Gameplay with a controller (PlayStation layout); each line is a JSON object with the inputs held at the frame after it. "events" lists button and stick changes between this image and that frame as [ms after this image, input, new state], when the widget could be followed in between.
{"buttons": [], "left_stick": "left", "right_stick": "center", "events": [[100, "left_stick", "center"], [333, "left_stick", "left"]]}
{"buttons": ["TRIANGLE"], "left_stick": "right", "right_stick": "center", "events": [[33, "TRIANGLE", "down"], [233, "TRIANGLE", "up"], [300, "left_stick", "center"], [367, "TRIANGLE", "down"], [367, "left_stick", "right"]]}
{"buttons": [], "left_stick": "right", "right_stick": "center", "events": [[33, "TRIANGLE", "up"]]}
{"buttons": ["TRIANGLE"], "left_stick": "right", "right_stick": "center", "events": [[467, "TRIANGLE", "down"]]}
=======
▸ **Aim of the task**
Every line of the listing above is to be written out again exactly.

▸ **Written answer**
Gameplay with a controller (PlayStation layout); each line is a JSON object with the inputs held at the frame after it. "events" lists button and stick changes between this image and that frame as [ms after this image, input, new state], when the widget could be followed in between.
{"buttons": [], "left_stick": "left", "right_stick": "center", "events": [[100, "left_stick", "center"], [333, "left_stick", "left"]]}
{"buttons": ["TRIANGLE"], "left_stick": "right", "right_stick": "center", "events": [[33, "TRIANGLE", "down"], [233, "TRIANGLE", "up"], [300, "left_stick", "center"], [367, "TRIANGLE", "down"], [367, "left_stick", "right"]]}
{"buttons": [], "left_stick": "right", "right_stick": "center", "events": [[33, "TRIANGLE", "up"]]}
{"buttons": ["TRIANGLE"], "left_stick": "right", "right_stick": "center", "events": [[467, "TRIANGLE", "down"]]}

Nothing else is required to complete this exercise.